Podemos dizer que foi isso que aconteceu com os atores Kiko Mascarenhas e Maria Eduarda de Carvalho. Os dois se conheceram durante as gravações da novela “O Tempo Não Para”, exibida pela Globo entre julho de 2018 e janeiro deste ano no horário das 19h. Eles faziam parte do núcleo de pessoas congeladas num naufrágio ocorrido no século XIX que voltavam à vida nos dias atuais.
Kiko e Duda ficaram tão amigos que, quando ele comprou os direitos de dois monólogos de autores ainda inéditos no Brasil para comemorar seus 35 anos de carreira, fez questão de presentear Eduarda com uma das peças, “Meninas e Meninos”, do inglês Dennis Kelly. Ela é dirigida pelo próprio Kiko e por Daniel Chagas. Para si, reservou “Todas as Coisas Maravilhosas”, dos também ingleses Duncan MacMillan e Joe Donahue, com direção de Fernando Philbert. Juntos, os atores ocuparam o teatro Poeirinha e ficam por lá até o final de julho.
Site Heloisa Tolipan: Para começar, eu queria que vocês contassem como são os monólogos. De que tratam, como desenvolvem os enredos, quais os pontos fortes.
Kiko Marcarenhas: As duas peças tratam de situações que estão acontecendo no dia a dia, no Brasil e no mundo. “Todas as Coisas Maravilhosas” fala de depressão e suicídio, assuntos que as pessoas não comentam. Mas esses temas muito difíceis são encarados de uma maneira leve. Um garoto descobre, com seis anos, que a mãe não se interessa por mais nada na vida. Ela mostra como fazer para se virar e revela que vai se suicidar. Então, ele passa a elaborar listas de coisas maravilhosas para provar para a mãe que a vida vale a pena. Ele passa a vida fazendo listas, que vão mudando conforme se torna adolescente, adulto…

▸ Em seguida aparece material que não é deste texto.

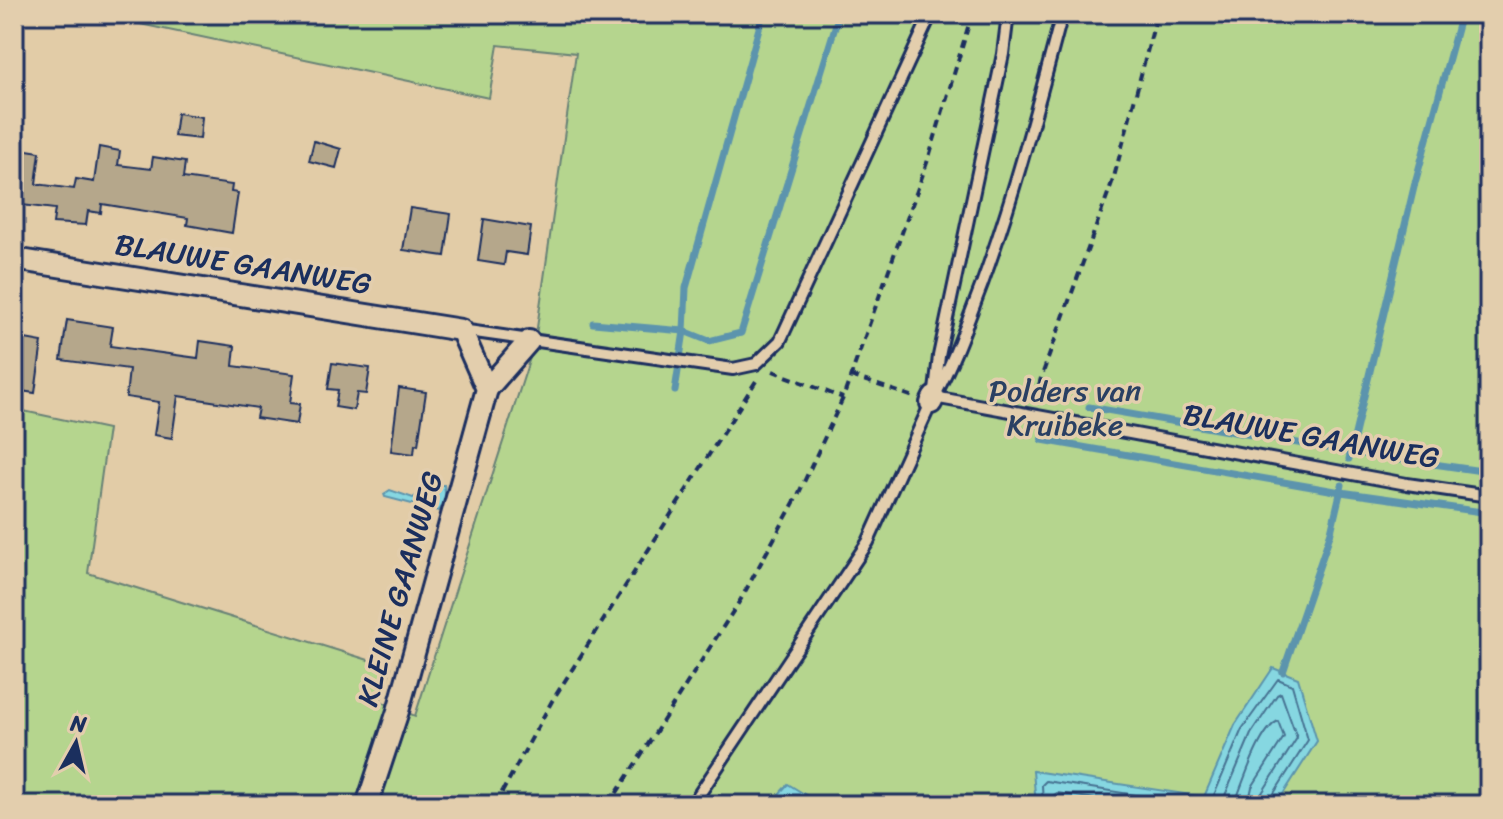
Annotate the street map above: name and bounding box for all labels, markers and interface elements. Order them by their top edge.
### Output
street label: BLAUWE GAANWEG [111,217,375,311]
park label: Polders van Kruibeke [989,364,1141,452]
street label: BLAUWE GAANWEG [1179,387,1443,485]
street label: KLEINE GAANWEG [341,465,459,713]
north arrow [36,703,116,783]
text: N [67,703,90,744]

Maria Eduarda de Carvalho: “Meninos e Meninas” apresenta uma mulher contando a história de sua vida profissional e amorosa de uma forma despudorada e totalmente honesta. Começa muito leve e vai tomando rumos inesperados. Não é pesado, mas carrega uma carga poderosa de reflexão. É o tipo de espetáculo que você assiste e passa a noite toda comentando. O monólogo fala do nosso poder de sermos violentos e aborda o machismo de uma forma extremamente original. Nunca tinha feito um espetáculo que exigisse tanto todas as noites. Mergulhar neste texto tem sido uma experiência intensa, por vezes muito doída. Não é fácil estar só em cena contando essa história, mas é fundamental. A importância social deste espetáculo para o Brasil de hoje me dá a certeza de que é preciso resistir e seguir.
HT: Kiko, como você conheceu esses textos? Conferiu as peças no exterior?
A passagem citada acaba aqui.